1D stream seems to be 3 times faster as 3D but this is still not really fast.
Of course it wold be really useful if streamRead() and streamWrite() could be used as rare as possible but for this purpose permanent stream will be needed.
Is this hardware limitation of software?
Could I expect significant speedup if I will use CAL only?
thanks for you answer in advance,
Remotion
Edit:
Well as I can see this proble is that getDataAT() and setDataAT() will call memcopy for every 2097152 elements and of course this is really really sloooow.
Is this a BUG?
Bu the way CALMem::getDataAT() sems to copy two times if (streamRank == 1) because there is no else like in setDataAT(), this must be a bug.
The simulation looks nice, Remotion.
What do you mean when you say "...but for this purpose permanent stream will be needed." ? Are you creating and destroying streams in every loop?
Yes I call one big Brook function from my c++ code with first alloc some streams then copy data to it using streamRead() then do all the calculation on GPU and then copy data back using streamWrite().
FluidSolverGPU(float3 v)
{
float3 sv<x,y,z>;
streamRead(sv,v);
solverFluidsKernel(sv);
streamWrite(sv,v);
}
Something like this pseudo function will be called every frame of simulation.
The calculation on GPU seems to be really fast but probably 100x faster as on QuadCore CPU but the copying is really slow.

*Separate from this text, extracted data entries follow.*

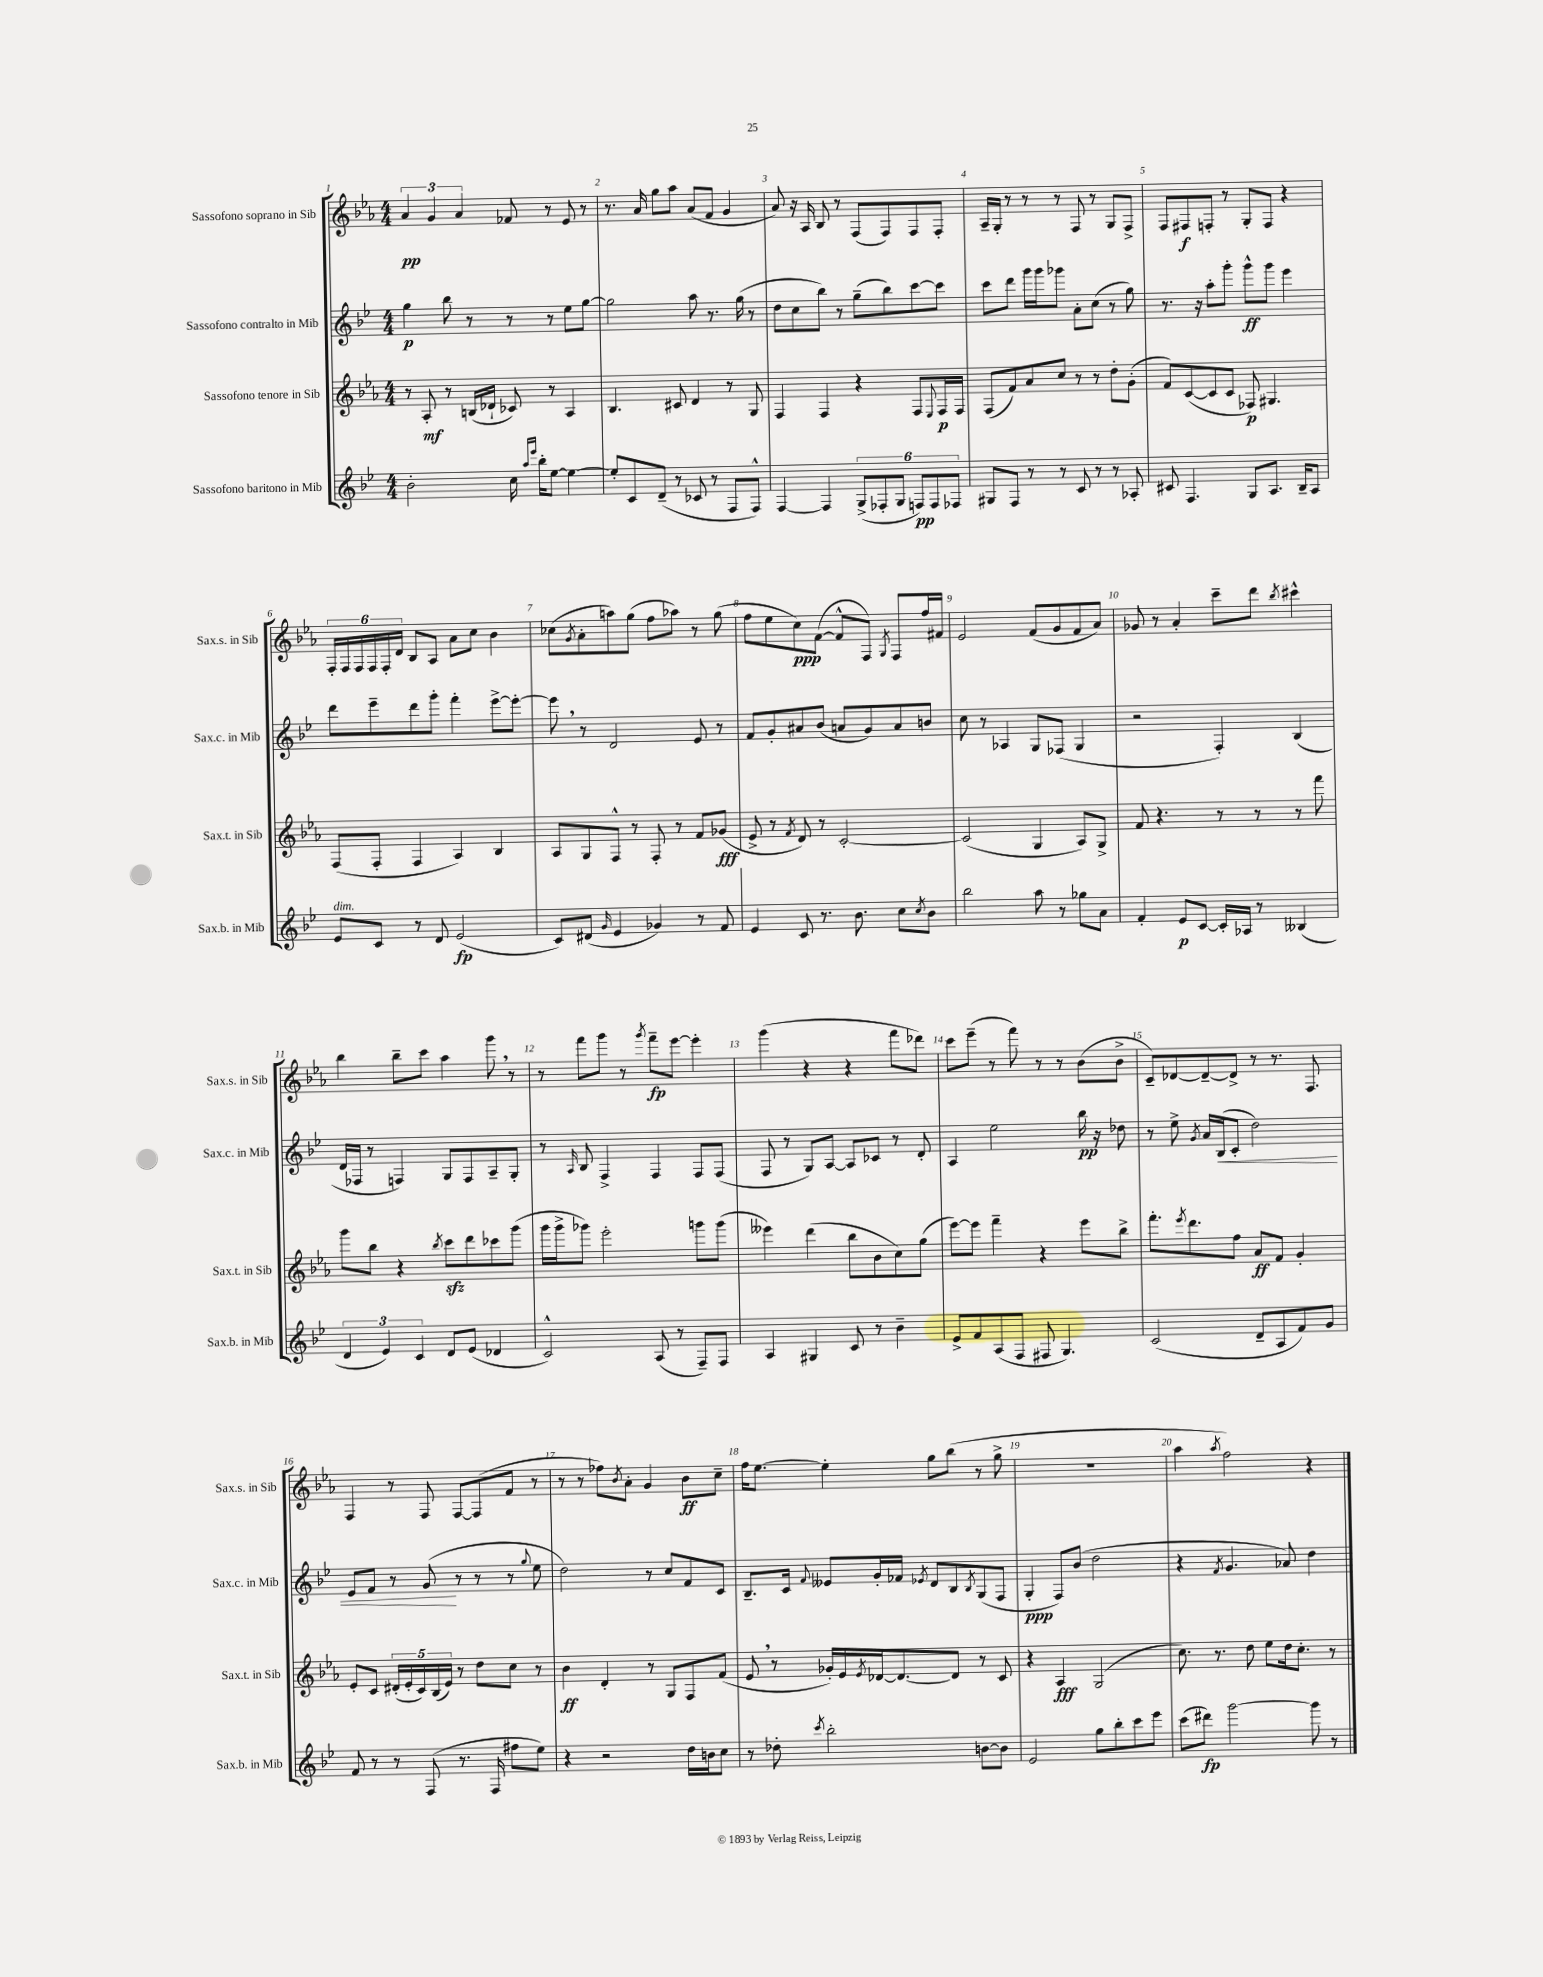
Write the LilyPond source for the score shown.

<<
\new StaffGroup <<
\new Staff = "s0" \with { instrumentName = "Sassofono soprano in Sib" shortInstrumentName = "Sax.s. in Sib" } {
    \clef treble \key ees \major \numericTimeSignature \time 4/4
    \tuplet 3/2 { aes'4\pp g'4 aes'4 } fes'8 r8 ees'8 r8 |
    r8. aes'16 g''8 aes''8 aes'8( f'8 g'4 |
    aes'8) r16 aes16 bes8 r8 f8( f8) f8 f8-. |
    aes16-- g16-. r8 r8 r8 f8 r8 g8 f8-> |
    f8 fis8\f f8-. r8 g8-. f8 r4 |
    \tuplet 6/4 { f16-. f16 f16 f16 f16-. d'16 } bes8 aes8 aes'8 c''8 bes'4 |
    ces''8( \acciaccatura { g'8 } aes'8-. a''8) g''8( f''8 aes''8) r8 g''8( |
    f''8 ees''8 c''8\ppp) f'8~( f'8-^ f8) \acciaccatura { g8 } f8 f''16 fis'16 |
    ees'2 f'8( g'8 f'8 aes'8) |
    ges'8 r8 aes'4-. c'''8-- d'''8 \acciaccatura { bes''8 } cis'''4-^ |
    bes''4 bes''8-- c'''8 aes''4 g'''8 \breathe r8 |
    r8 f'''8 g'''8 r8 \acciaccatura { g'''8 } f'''8--\fp ees'''8~ ees'''4-. |
    g'''4( r4 r4 f'''8 des'''8) |
    c'''8 ees'''8--( r8 f'''8) r8 r8 bes'8( bes'8-> |
    c'8--) des'8~ des'8~-- des'8-> r8 r8. f8. |
    f4 r8 f8 f8~ f8( f'8 r8 |
    r8 r8 fes''8) \acciaccatura { bes'8 } aes'8-. g'4 bes'8\ff c''8-- |
    f''16 ees''8.~ ees''4-. g''8 bes''8( r8 g''8-> |
    R1 |
    aes''4 \acciaccatura { aes''8 } f''2) r4 \bar "|." |
}
\new Staff = "s1" \with { instrumentName = "Sassofono contralto in Mib" shortInstrumentName = "Sax.c. in Mib" } {
    \clef treble \key bes \major \numericTimeSignature \time 4/4
    g''4\p bes''8 r8 r8 r8 ees''8 g''8~ |
    g''2 a''8 r8. g''16( r8 |
    d''8 c''8 bes''8) r8 g''8--( bes''8) c'''8~ c'''8 |
    c'''8 d'''8 g'''16 g'''16 ges'''8 a'8-. c''8( r8 g''8) |
    r8. r16 a''8-. g'''8-. g'''8-^\ff g'''8 ees'''4 |
    d'''8 ees'''8-- d'''8 g'''8-. f'''4-. ees'''8~-> ees'''8~-. |
    ees'''8 \breathe r8 d'2 ees'8 r8 |
    f'8 g'8-. ais'8 bes'8( a'8 g'8) a'8 b'8 |
    c''8 r8 aes4 g8 fes8( g4 |
    r2 f4-.) bes4( |
    d'16 fes16 r8 f4) g8 f8 a8-- g8-. |
    r8 \grace { a16 } bes8 f4-> f4 f8 f8( |
    f8 r8 g8) a8~ a8 ces'8 r8 d'8-. |
    a4 ees''2 bes''16\pp r16 des''8 |
    r8 ees''8-> \acciaccatura { g'8 } a'16 bes16\<( c'8-. d''2) |
    ees'8 f'8 r8 g'8\!( r8 r8 r8 \appoggiatura { g''8 } ees''8 |
    d''2) r8 c''8 f'8 c'8 |
    bes8.-- c'16 \appoggiatura { f'8 } eeses'8 g'16-. fes'16 \acciaccatura { ees'8 } d'8 bes8 \acciaccatura { bes8 } g8( f8 |
    g4-.\ppp f8) bes'8( d''2 |
    r4 \acciaccatura { f'8 } g'4. aes'8) d''4 \bar "|." |
}
\new Staff = "s2" \with { instrumentName = "Sassofono tenore in Sib" shortInstrumentName = "Sax.t. in Sib" } {
    \clef treble \key ees \major \numericTimeSignature \time 4/4
    r8 aes8-.\mf r8 b16( des'16-! ces'8) r8 aes4 |
    bes4. cis'8 d'4 r8 g8 |
    f4 f4 r4 f8 \appoggiatura { ees8 } f16\p f16 |
    f8( f'8) aes'8 c''8 r8 r8 d''8-. g'8-.( |
    f'8) c'8~( c'8 c'8 fes8\p) gis4. |
    f8( f8-. f4 aes4) bes4 |
    aes8 g8 f8-^ r8 f8-. r8 f'8 ges'8\fff( |
    ees'8-> r8 \acciaccatura { f'8 } d'8) r8 c'2~-. |
    c'2( g4 aes8) g8-> |
    f'8 r4. r8 r8 r8 f'''8 |
    g'''8 bes''8 r4 \acciaccatura { bes''8 } c'''8\sfz d'''8 ces'''8 g'''8( |
    g'''16 g'''16-> ges'''8) ees'''2-. g'''8 g'''8( |
    eeses'''4) d'''4( bes''8 bes'8 c''8) g''8( |
    ees'''8~) ees'''8 f'''4-- r4 ees'''8 bes''8-> |
    f'''8.-. \acciaccatura { ees'''8 } d'''8. f''8 aes'8\ff f'8 g'4-. |
    ees'8-. c'8 \tuplet 5/4 { dis'16-.( ees'16-. c'16) bes16( ees'16) } r8 d''8 c''8 r8 |
    bes'4\ff d'4-. r8 g8 f8 f'8( |
    ees'8 \breathe r8 ges'16-.) ees'16 \acciaccatura { ees'8 } des'16~ des'8.~ des'8 r8 c'8 |
    r4 aes4\fff g2( |
    c''8.) r8. d''8 ees''8 d''16 c''8.-. r8 \bar "|." |
}
\new Staff = "s3" \with { instrumentName = "Sassofono baritono in Mib" shortInstrumentName = "Sax.b. in Mib" } {
    \clef treble \key bes \major \numericTimeSignature \time 4/4
    bes'2-. c''16 \grace { a''16 ees'''16 } bes''16-. ees''8~ ees''4~ |
    ees''8-. c'8 d'8--( r8 ces'8 r8 f8 f8-^) |
    f4~ f4 \tuplet 6/4 { g8->( fes8-. g8 f8\pp) f8 fes8 } |
    gis8 f8 r8 r8 c'8 r8 r8 aes8-. |
    cis'8 f4. g8 a8. bes16-- a8 |
    ees'8^\markup { \italic "dim." } c'8 r8 d'8 ees'2\fp( |
    c'8) dis'8( \grace { g'16 } ees'4 ges'4) r8 f'8 |
    ees'4 c'8 r8. bes'8. c''8 \acciaccatura { c''8 } bes'8 |
    bes''2 a''8 r8 ges''8 a'8 |
    f'4-. ees'8\p c'8~ c'16-. aes16 r8 beses4( |
    \tuplet 3/2 { d'4 ees'4) c'4 } d'8 ees'8( des'4 |
    c'2-^) a8( r8 f8--) f8 |
    a4 gis4 c'8 r8 bes'4-- |
    ees'8-> f'8 a8( f8 fis8 g4.) |
    c'2( d'8-- a8 f'8) g'8 |
    f'8 r8 r8 f8( r8. f16 fis''8 ees''8) |
    r4 r2 d''16 b'16 c''8 |
    r8 des''8-. \acciaccatura { c'''8 } bes''2-. b'8~ b'8 |
    ees'2 g''8 bes''8-. c'''8 ees'''8 |
    c'''8( dis'''8\fp) g'''2~ g'''8 r8 \bar "|." |
}
>>
>>
\layout { \context { \Score \override BarNumber.break-visibility = ##(#f #t #t) barNumberVisibility = #all-bar-numbers-visible } }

I have not found any way until now to create container with stream to allocate it once on begin of the simulation.
struct FluidStreams
{
float3 sv<,,>;
float sd<,,>;
};
Something like this...
Hi,
In my test it seems that 1D stream transfer is faster as 3D streams.
So i could try to use 1D stream with is of course a bit tricky.
I copy every frame becouse I do not know way to leave stream on GPU the whole simulation time.
Getting data from GPU is of course still necessary for rendering.
But writing data to GPU is still necessary for external forces for example.
regards,
Remotion
Hi, maybe you can create static data
static float3 sv<128,128,128> and look your code to reduce streamwrite streamread
I had the same problem, Kernel on GPU was very fast but Read and Write was slow (like in CUDA), with static data i succeed to reduce Read and Write.
Hi,
static stream is nice Idea but it has some problems.
First I am usin Brook+ from virtual call witch can have multiple instances and so overwrite results and second I need variable sized stream and not allways 128*128*128.
But for temporaly storage this could be interesting.
Thanks,
Remotion
Originally posted by: ryta1203 This actually brings up a question I had: When you read the data to a kernel will it stay on the GPU over multiple kernel calls?
Yes it will stay in the GPU until you stream container will be deleted!
{
float a<100>;
streamRead(a,..);
while (...)
{
kernelCall(a,..);
}
streamWrite(a,..);
}//here the stream a will be deleted.
By creating you own stream instance fro c++ code the stream can be usen inside classes to and destroyed if the class will be destroyed.
Remotion
Just want to say thank you for such a wonderful information, it was really helpful!